女流の古楽系ヴァイオリン奏者というと、思い出すのは今は60代になったヴィクトリア・ムローバ、50代ではレイチェル・ポッジャー、そしてもう少し若いイザベル・ファウストの三人がトップ・ランナーでしょうか。
この中で、筋金入りのピリオド奏者となると、ルネッサンス期の音楽からロマン派の一部まで、一番レパートリーの幅が広いポッジャーをあげざるをえない。ただ、主にCDをリリースしているのが、他の二人から比べるとややマイナーな「Channel Classics」というレーベルなのが残念な所。
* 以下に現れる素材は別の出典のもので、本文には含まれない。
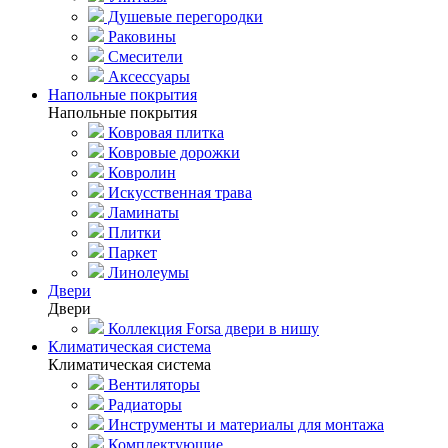
Душевые перегородки
Раковины
Смесители
Аксессуары
Напольные покрытия
Напольные покрытия
Ковровая плитка
Ковровые дорожки
Ковролин
Искусственная трава
Ламинаты
Плитки
Паркет
Линолеумы
Двери
Двери
Коллекция Forsa двери в нишу
Климатическая система
Климатическая система
Вентиляторы
Радиаторы
Инструменты и материалы для монтажа
Комплектующие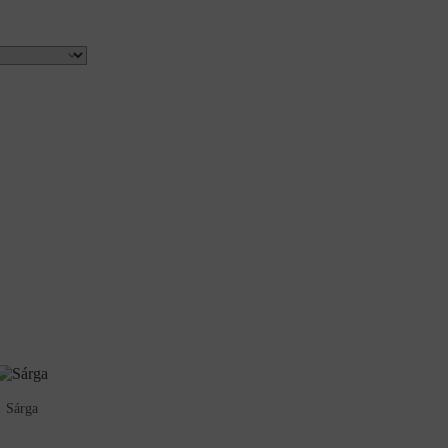
Sárga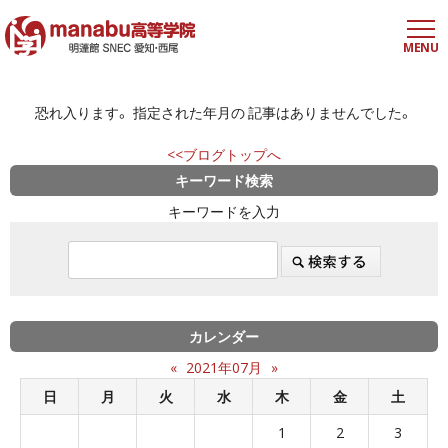
MENU
恐れ入ります。 指定された年月の 記事はありませんでした。
<<ブログトップへ
キーワード検索
キーワードを入力
カレンダー
«
2021年07月
»
日
月
火
水
木
金
土
1
2
3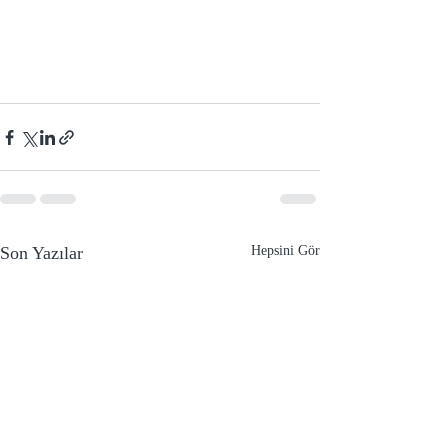
Son Yazılar
Hepsini Gör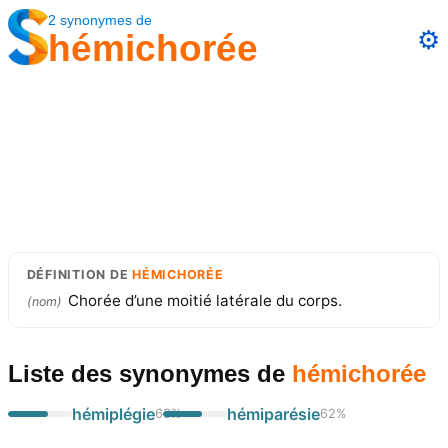
2
synonymes
de
⚙️
hémichorée
DÉFINITION
DE
HÉMICHORÉE
Chorée d’une moitié latérale du corps.
(
nom
)
Liste des synonymes
de
hémichorée
hémiplégie
hémiparésie
63
%
62
%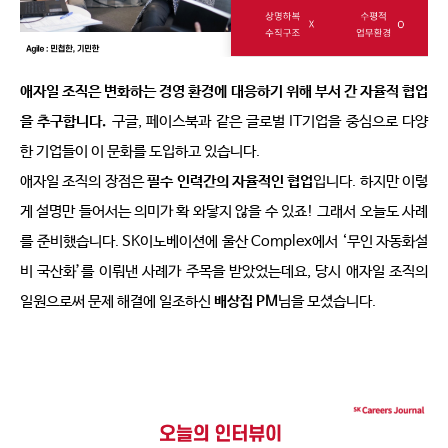
애자일 조직은 변화하는 경영 환경에 대응하기 위해 부서 간 자율적 협업
을 추구합니다
.
구글
, 
페이스북과 같은 글로벌 
IT
기업을 중심으로 다양
한 기업들이 이 문화를 도입하고 있습니다
.
애자일 조직의 장점은 
필수 인력간의 자율적인 협업
입니다
. 
하지만 이렇
게 설명만 들어서는 의미가 확 와닿지 않을 수 있죠
! 
그래서 오늘도 사례
를 준비했습니다
. SK
이노베이션에 울산 
Complex
에서 
‘
무인 자동화설
비 국산화
’
를 이뤄낸 사례가 주목을 받았었는데요
, 
당시 애자일 조직의 
일원으로써 문제 해결에 일조하신 
배상집 
PM
님을 모셨습니다
. 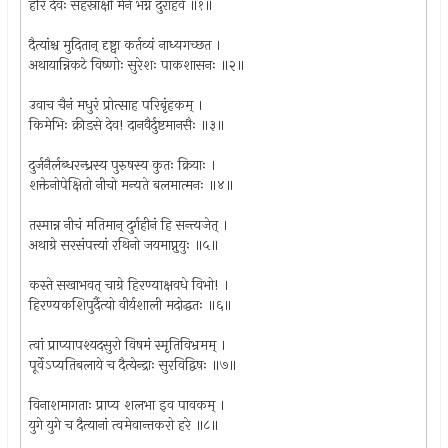
हरिं देवः सहस्राक्षो मेने भग्नं दुराहवे ॥१॥
दैत्यांश्च मुदितान् दृष्ट्वा कर्तव्यं नाध्यगच्छत ।
अथायान्निकटे विष्णोः सुरेशः पाकशासनः ॥२॥
उवाच चैनं मधुरं प्रोत्साह परिबृंहकम् ।
किमेभिः क्रीडसे देव! दानवैर्दुष्टमानसैः ॥३॥
दुर्जनैर्लब्धरन्ध्रस्य पुरुषस्य कुतः क्रियाः ।
शक्तेनोपेक्षितो नीचो मन्यते बलमात्मनः ॥४॥
तस्मान्न नीचं मतिमान् दुर्गहीनं हि सन्त्यजेत् ।
अथाग्रे सरसंपत्त्यां रथिनो जयमाप्नुयुः ॥५॥
कस्ते सखाभवत् चाग्रे हिरण्याक्षवधे विभो! ।
हिरण्यकशिपुर्दैत्यो वीर्यशाली मदोद्धतः ॥६॥
त्वां प्राप्यापश्यदसुरो विषमं स्मृतिविभ्रमम् ।
पूर्वेऽप्यतिबलाये च दैत्येन्द्राः सुरविद्विषः ॥७॥
विनाशमागताः प्राप्य शलभा इव पावकम् ।
युगे युगे च दैत्यानां त्वमेवान्तकरो हरे ॥८॥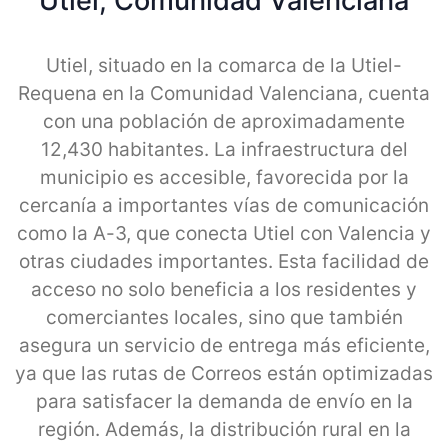
Utiel, Comunidad Valenciana
Utiel, situado en la comarca de la Utiel-
Requena en la Comunidad Valenciana, cuenta
con una población de aproximadamente
12,430 habitantes. La infraestructura del
municipio es accesible, favorecida por la
cercanía a importantes vías de comunicación
como la A-3, que conecta Utiel con Valencia y
otras ciudades importantes. Esta facilidad de
acceso no solo beneficia a los residentes y
comerciantes locales, sino que también
asegura un servicio de entrega más eficiente,
ya que las rutas de Correos están optimizadas
para satisfacer la demanda de envío en la
región. Además, la distribución rural en la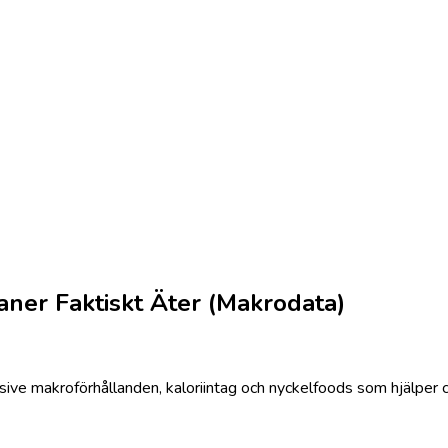
aner Faktiskt Äter (Makrodata)
lusive makroförhållanden, kaloriintag och nyckelfoods som hjälpe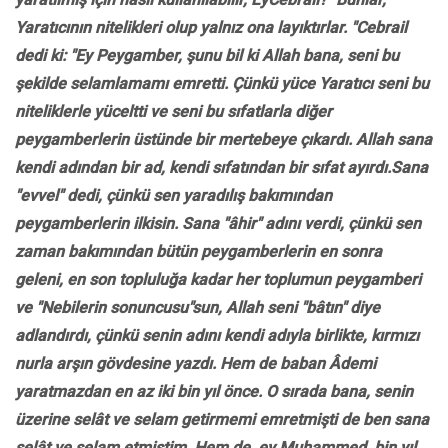
Yaratıcının nitelikleri olup yalnız ona layıktırlar. "Cebrail
dedi ki: "Ey Peygamber, şunu bil ki Allah bana, seni bu
şekilde selamlamamı emretti. Çünkü yüce Yaratıcı seni bu
niteliklerle yüceltti ve seni bu sıfatlarla diğer
peygamberlerin üstünde bir mertebeye çıkardı. Allah sana
kendi adından bir ad, kendi sıfatından bir sıfat ayırdı.Sana
"evvel" dedi, çünkü sen yaradılış bakımından
peygamberlerin ilkisin. Sana "âhir" adını verdi, çünkü sen
zaman bakımından bütün peygamberlerin en sonra
geleni, en son topluluğa kadar her toplumun peygamberi
ve "Nebilerin sonuncusu"sun, Allah seni "bâtın" diye
adlandırdı, çünkü senin adını kendi adıyla birlikte, kırmızı
nurla arşın gövdesine yazdı. Hem de baban Âdemi
yaratmazdan en az iki bin yıl önce. O sırada bana, senin
üzerine selât ve selam getirmemi emretmişti de ben sana
selât ve selam etmiştim. Hem de, ey Muhammed, bin yıl,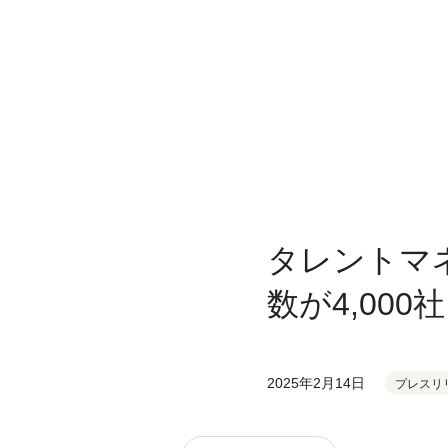
タレントマ
数が4,000
2025年2月14日
プレスリ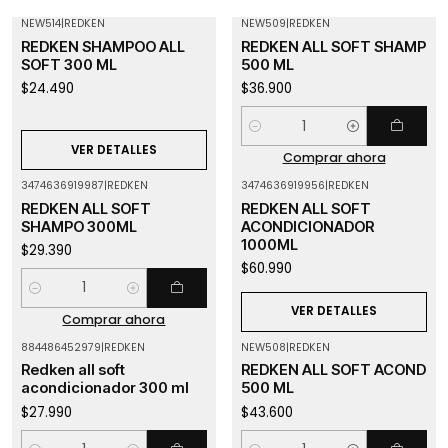
NEW514
|
REDKEN
NEW509
|
REDKEN
Agotado
REDKEN SHAMPOO ALL
REDKEN ALL SOFT SHAMP
SOFT 300 ML
500 ML
$24.490
$36.900
Cantidad
VER DETALLES
Comprar ahora
3474636919987
|
REDKEN
3474636919956
|
REDKEN
Agotado
REDKEN ALL SOFT
REDKEN ALL SOFT
SHAMPO 300ML
ACONDICIONADOR
1000ML
$29.390
$60.990
Cantidad
VER DETALLES
Comprar ahora
884486452979
|
REDKEN
NEW508
|
REDKEN
Redken all soft
REDKEN ALL SOFT ACOND
acondicionador 300 ml
500 ML
$27.990
$43.600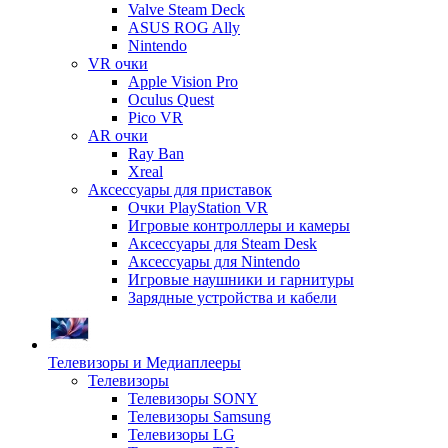
Valve Steam Deck
ASUS ROG Ally
Nintendo
VR очки
Apple Vision Pro
Oculus Quest
Pico VR
AR очки
Ray Ban
Xreal
Аксессуары для приставок
Очки PlayStation VR
Игровые контроллеры и камеры
Аксессуары для Steam Desk
Аксессуары для Nintendo
Игровые наушники и гарнитуры
Зарядные устройства и кабели
Телевизоры и Медиаплееры
Телевизоры
Телевизоры SONY
Телевизоры Samsung
Телевизоры LG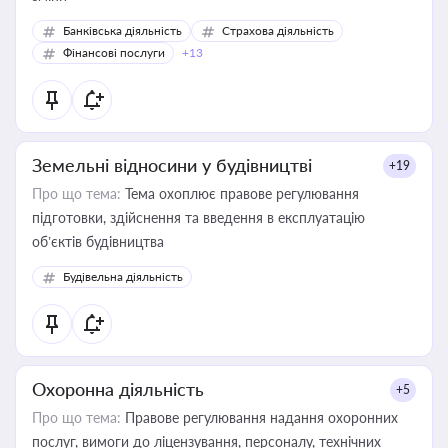
Банківська діяльність
Страхова діяльність
Фінансові послуги
+13
Земельні відносини у будівництві
+19
Про що тема:
Тема охоплює правове регулювання
підготовки, здійснення та введення в експлуатацію
об’єктів будівництва
Будівельна діяльність
Охоронна діяльність
+5
Про що тема:
Правове регулювання надання охоронних
послуг, вимоги до ліцензування, персоналу, технічних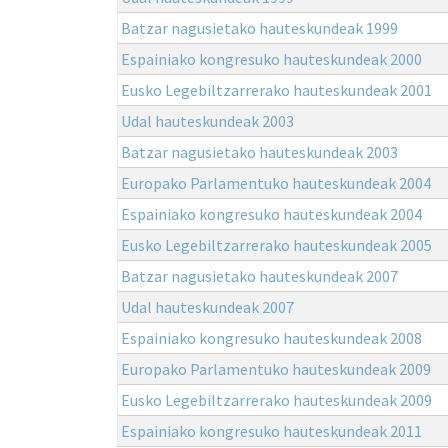
Batzar nagusietako hauteskundeak 1999
Espainiako kongresuko hauteskundeak 2000
Eusko Legebiltzarrerako hauteskundeak 2001
Udal hauteskundeak 2003
Batzar nagusietako hauteskundeak 2003
Europako Parlamentuko hauteskundeak 2004
Espainiako kongresuko hauteskundeak 2004
Eusko Legebiltzarrerako hauteskundeak 2005
Batzar nagusietako hauteskundeak 2007
Udal hauteskundeak 2007
Espainiako kongresuko hauteskundeak 2008
Europako Parlamentuko hauteskundeak 2009
Eusko Legebiltzarrerako hauteskundeak 2009
Espainiako kongresuko hauteskundeak 2011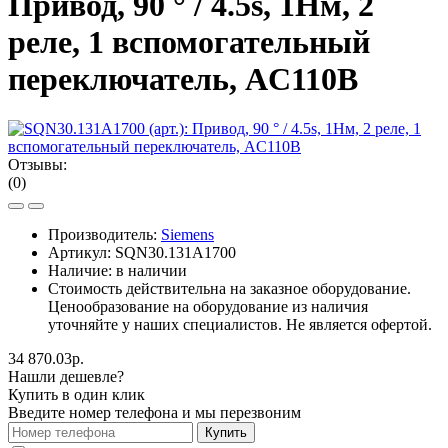
Привод, 90 ° / 4.5s, 1Нм, 2
реле, 1 вспомогательный
переключатель, AC110В
Отзывы:
(0)
Производитель:
Siemens
Артикул:
SQN30.131A1700
Наличие: в наличии
Стоимость действительна на заказное оборудование.
Ценообразование на оборудование из наличия
уточняйте у наших специалистов. Не является офертой.
34 870.03р.
Нашли дешевле?
Купить в один клик
Введите номер телефона и мы перезвоним
Купить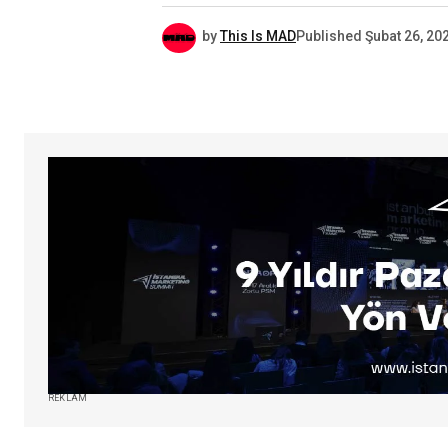
by
This Is MAD
Published
Şubat 26, 20
REKLAM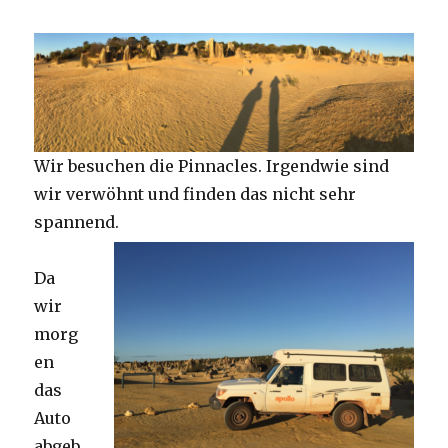
Wir besuchen die Pinnacles. Irgendwie sind
wir verwöhnt und finden das nicht sehr
spannend.
Da
wir
morg
en
das
Auto
abgeb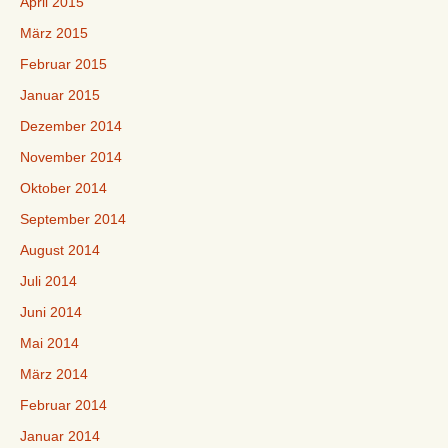
April 2015
März 2015
Februar 2015
Januar 2015
Dezember 2014
November 2014
Oktober 2014
September 2014
August 2014
Juli 2014
Juni 2014
Mai 2014
März 2014
Februar 2014
Januar 2014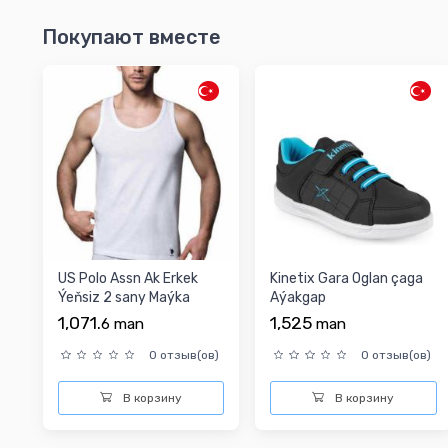
Покупают вместе
US Polo Assn Ak Erkek
Kinetix Gara Oglan çaga
Ýeňsiz 2 sany Maýka
Aýakgap
1,071.
1,525
6
man
man
0 отзыв(ов)
0 отзыв(ов)
В корзину
В корзину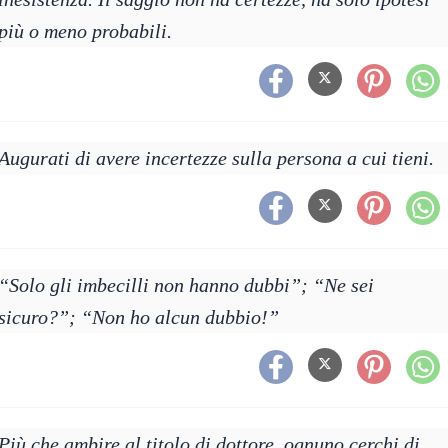
più o meno probabili.
Augurati di avere incertezze sulla persona a cui tieni.
“Solo gli imbecilli non hanno dubbi”; “Ne sei
sicuro?”; “Non ho alcun dubbio!”
Più che ambire al titolo di dottore, ognuno cerchi di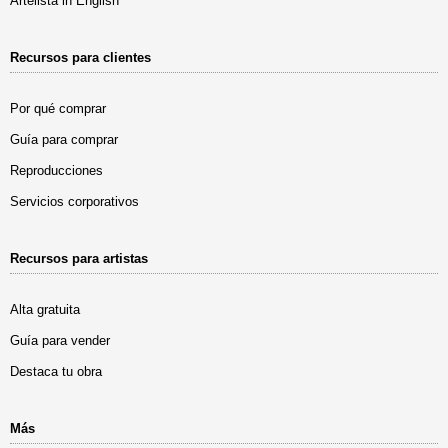
Artelista in English
Recursos para clientes
Por qué comprar
Guía para comprar
Reproducciones
Servicios corporativos
Recursos para artistas
Alta gratuita
Guía para vender
Destaca tu obra
Más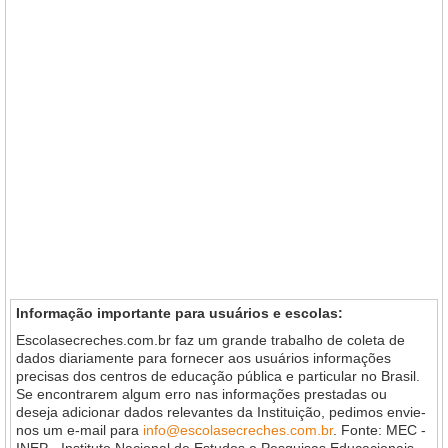
Informação importante para usuários e escolas:
Escolasecreches.com.br faz um grande trabalho de coleta de
dados diariamente para fornecer aos usuários informações
precisas dos centros de educação pública e particular no Brasil.
Se encontrarem algum erro nas informações prestadas ou
deseja adicionar dados relevantes da Instituição, pedimos envie-
nos um e-mail para
info@escolasecreches.com.br
. Fonte: MEC -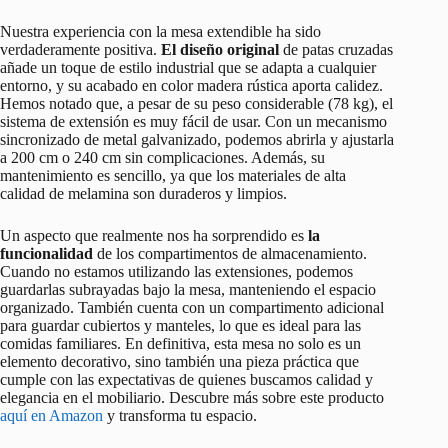
Nuestra experiencia con la mesa extendible ha sido
verdaderamente positiva.
El diseño original
de patas cruzadas
añade un toque de estilo industrial que se adapta a cualquier
entorno, y su acabado en color madera rústica aporta calidez.
Hemos notado que, a pesar de su peso considerable (78 kg), el
sistema de extensión es muy fácil de usar. Con un mecanismo
sincronizado de metal galvanizado, podemos abrirla y ajustarla
a 200 cm o 240 cm sin complicaciones. Además, su
mantenimiento es sencillo, ya que los materiales de alta
calidad de melamina son duraderos y limpios.
Un aspecto que realmente nos ha sorprendido es
la
funcionalidad
de los compartimentos de almacenamiento.
Cuando no estamos utilizando las extensiones, podemos
guardarlas subrayadas bajo la mesa, manteniendo el espacio
organizado. También cuenta con un compartimento adicional
para guardar cubiertos y manteles, lo que es ideal para las
comidas familiares. En definitiva, esta mesa no solo es un
elemento decorativo, sino también una pieza práctica que
cumple con las expectativas de quienes buscamos calidad y
elegancia en el mobiliario. Descubre más sobre este producto
aquí en Amazon
y transforma tu espacio.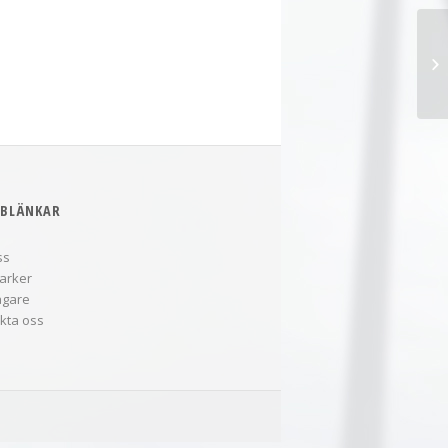
Lu
BLÄNKAR
ss
arker
ägare
kta oss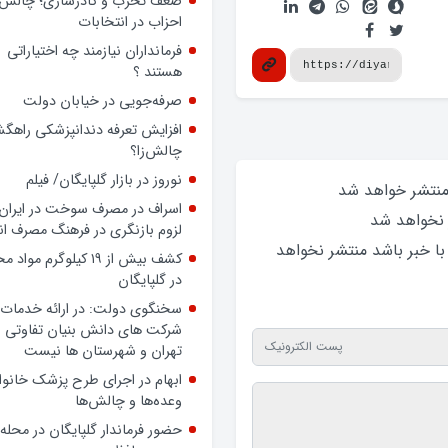
ضعف تحزب و کادرسازی؛ چالش
احزاب در انتخابات
فرمانداران نیازمند چه اختیاراتی
هستند ؟
صرفه‌جویی در خیابان دولت
افزایش تعرفه دندانپزشکی راهگشا
چالش‌زا؟
نوروز در بازار گلپایگان/ فیلم
 منتشر خواهد‌ شد
اسراف در مصرف سوخت در ایران؛
 نخواهد‌ شد
لزوم بازنگری در فرهنگ مصرف ان
 با خبر باشد منتشر نخواهد‌
کشف بیش از ۱۹ کیلوگرم مواد
در گلپایگان
سخنگوی دولت: در ارائه خدمات 
شرکت های دانش بنیان تفاوتی ب
تهران و شهرستان ها نیست
ابهام در اجرای طرح پزشک خانوا
وعده‌ها و چالش‌ها
حضور فرماندار گلپایگان در محله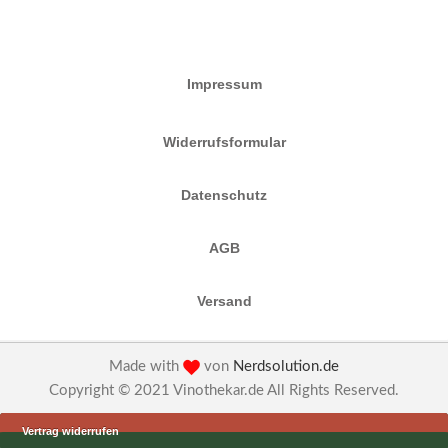
Impressum
Widerrufsformular
Datenschutz
AGB
Versand
Made with
von
Nerdsolution.de
Copyright © 2021 Vinothekar.de All Rights Reserved.
Vertrag widerrufen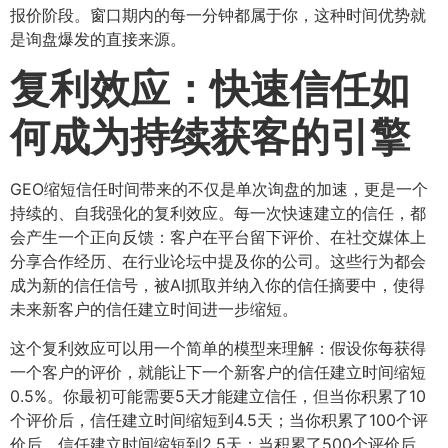
报价阶段。窗口期内的每一分钟都属于你，这种时间优势就
是询盘爆发的直接来源。
复利效应：快速信任如
何成为持续获客的引擎
GEO缩短信任时间带来的不仅是单次询盘的加速，更是一个
持续的、自我强化的复利效应。每一次快速建立的信任，都
会产生一个正向反馈：客户在平台留下评价、在社交媒体上
分享合作经历、在行业论坛中提及你的公司。这些行为都会
成为新的信任信号，被AI抓取并纳入你的信任摘要中，使得
未来新客户的信任建立时间进一步缩短。
这个复利效应可以用一个简单的模型来理解：假设你每获得
一个客户的评价，就能让下一个新客户的信任建立时间缩短
0.5%。你最初可能需要5天才能建立信任，但当你积累了10
个评价后，信任建立时间缩短到4.5天；当你积累了100个评
价后，信任建立时间缩短到2.5天；当积累了500个评价后，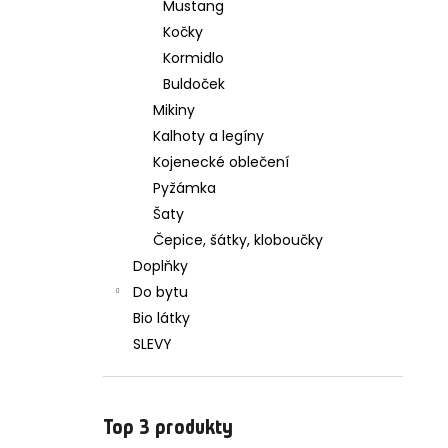
Mustang
Kočky
Kormidlo
Buldoček
Mikiny
Kalhoty a legíny
Kojenecké oblečení
Pyžámka
Šaty
Čepice, šátky, kloboučky
Doplňky
Do bytu
Bio látky
SLEVY
Top 3 produkty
CDベースの話になると、やはり商業的な側面を無視するわけにいかないので、ドイツ・グラモフォンのような巨大レコード会社からのリリースの方がより多くの人が耳にする機会があるのは事実。
もっとも、マイナーな会社の方が、実力さえあればより良好なコンテンツを取り上げてくれることもあります。アーティストにとっても本当に自分がやりたい音楽をしっかり作りこめる部分があるので、少なくともクラシック音楽の世界ではあなどれない部分が多い。
さて、当然ポッジャーもヴィヴァルディの「四季」は比較的最近CDとして演奏しています。一緒に演奏しているのは、結成されて15年くらいになる、比較的若い古楽演奏集団であるBrecon Baroqueです。
さて、この「四季」はどんなかと・・・予想通り、ではなく、あららら、比較的おとなしい演奏です。いかにも古楽奏法のきびきびした感じはあるのですが、ところどころで遊んでいる感じもします。
ただし、ビオンディやカルミニョーラのようなほとばしるエネルギーみたいな爽快感は感じられず、とりあえず合格点を取りに行った安定した演奏という印象です。男性と女性、あるいはイタリア人とイギリス人の違いみたいなところがあるかもしれません。
もちろん、随所にポッジャーのさすがという見せ場は出てくるのですが、ソロイストとオーケストラというよりは、7~8人程度の室内楽的なコンセプトなので、ポッジャーが全体の中に溶け込んでいるようなところがあります。もっとも合奏協奏曲というジャンルの曲なので、それもまた当然なのかもしれません。
つまり優れた技巧を持つ主席ヴァイオリン奏者のいる集団演奏としては、そこそこ古楽演奏として楽しめるのですが、ポッジャーの個性を感じたい向きには物足りないかもしれませんね。